To investigate the triangular link between a patient's diet, their microbiome, and their disease activity, the investigators are seeking to establish a registry to track patients with autoimmune disease diagnoses. Furthermore, the investigators are looking to track the changes in the microbiome, diet, and disease progression as patients are introduced and sustained on medication.

Study Timeline

• Study First Submitted: 2022-11-09
• Study First Submitted QC: 2022-11-21
• Study First Posted: 2022-11-25
• Study Start: 2023-07-01
• Status Verified: 2024-01
• Last Update Submitted: 2024-01-29
• Last Update Posted: 2024-01-30
• Primary Completion: 2033-01-01
• Study Completion: 2035-01-01

Recruitment & Eligibility

• Status: WITHDRAWN
• Sex: All
• Target Recruitment: Not specified

Inclusion Criteria

• Subjects must be 18 years or older
• Diagnosed RA by a rheumatologist determined by the 2010 ACR/EULAR Classification Criteria.
• Diagnosed Myositis by a rheumatologist determined by the 2017 American College of Rheumatology Classification Criteria for Adult and Juvenile Idiopathic Inflammatory Myopathies
• Able to read and write in English or Spanish

Exclusion Criteria

• Subject is less than 18 years old

Study & Design

• Study Type: OBSERVATIONAL
• Study Design: Not specified

Primary Outcome Measures

Name	Time	Method
Change in IL-1, IL-6, CXCL10 and Immune Cell Population due to Immunosuppressive Medication	1 year	Observe the response that immunosuppressive medications have on the immune cell population and cytokines in individuals with RA or Myositis.
Change in IL-1, IL-6, CXCL10 and Immune Cell Population in response to Intestinal Microbiome	1 year	Observe the role that the intestinal microbiome has on the immune cell population and cytokines in individuals with RA or Myositis.
Change in IL-1, IL-6, CXCL10 and Immune Cell Population in response to Intestinal Inflammation	1 year	Observe the connection between intestinal inflammation has on the immune cell population and cytokines in individuals with RA or Myositis.

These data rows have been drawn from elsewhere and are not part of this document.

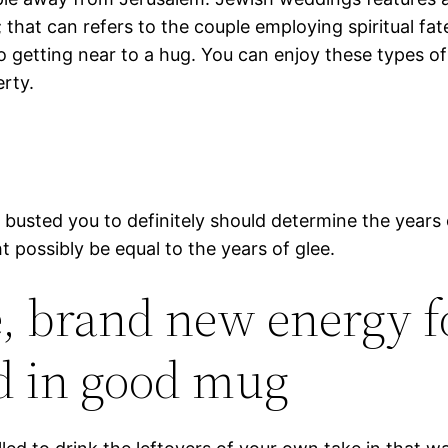
that can refers to the couple employing spiritual fate
o getting near to a hug. You can enjoy these types of
erty.
e busted you to definitely should determine the years
possibly be equal to the years of glee.
e, brand new energy 
ed in good mug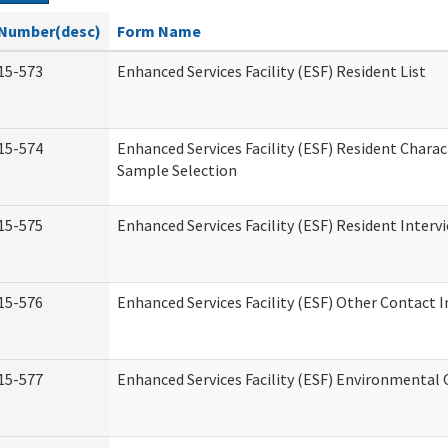
Number(desc)
Form Name
15-573
Enhanced Services Facility (ESF) Resident List
15-574
Enhanced Services Facility (ESF) Resident Charac
Sample Selection
15-575
Enhanced Services Facility (ESF) Resident Interv
15-576
Enhanced Services Facility (ESF) Other Contact 
15-577
Enhanced Services Facility (ESF) Environmental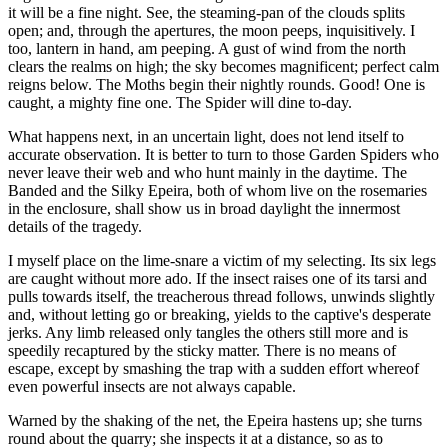
it will be a fine night. See, the steaming-pan of the clouds splits
open; and, through the apertures, the moon peeps, inquisitively. I
too, lantern in hand, am peeping. A gust of wind from the north
clears the realms on high; the sky becomes magnificent; perfect calm
reigns below. The Moths begin their nightly rounds. Good! One is
caught, a mighty fine one. The Spider will dine to-day.
What happens next, in an uncertain light, does not lend itself to
accurate observation. It is better to turn to those Garden Spiders who
never leave their web and who hunt mainly in the daytime. The
Banded and the Silky Epeira, both of whom live on the rosemaries
in the enclosure, shall show us in broad daylight the innermost
details of the tragedy.
I myself place on the lime-snare a victim of my selecting. Its six legs
are caught without more ado. If the insect raises one of its tarsi and
pulls towards itself, the treacherous thread follows, unwinds slightly
and, without letting go or breaking, yields to the captive's desperate
jerks. Any limb released only tangles the others still more and is
speedily recaptured by the sticky matter. There is no means of
escape, except by smashing the trap with a sudden effort whereof
even powerful insects are not always capable.
Warned by the shaking of the net, the Epeira hastens up; she turns
round about the quarry; she inspects it at a distance, so as to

Secondary Outcome Measures

Name	Time	Method
Change in IL-1, IL-6, CXCL10 and Immune Cell Population due to changes in the intestinal microbiome	10 years	Observe the response that immunosuppressive medications have on the immune cell population and cytokines in individuals with RA or Myositis.
Change in IL-1, IL-6, CXCL10 and Immune Cell Population due to Intestinal Inflammation	10 years	Observe the connection between intestinal inflammation has on the immune cell population and cytokines in individuals with RA or Myositis.
Change in IL-1, IL-6, CXCL10 and Immune Cell Population due to Immunosuppressive Medication	10 years	Observe the response that immunosuppressive medications have on the immune cell population and cytokines in individuals with RA or Myositis.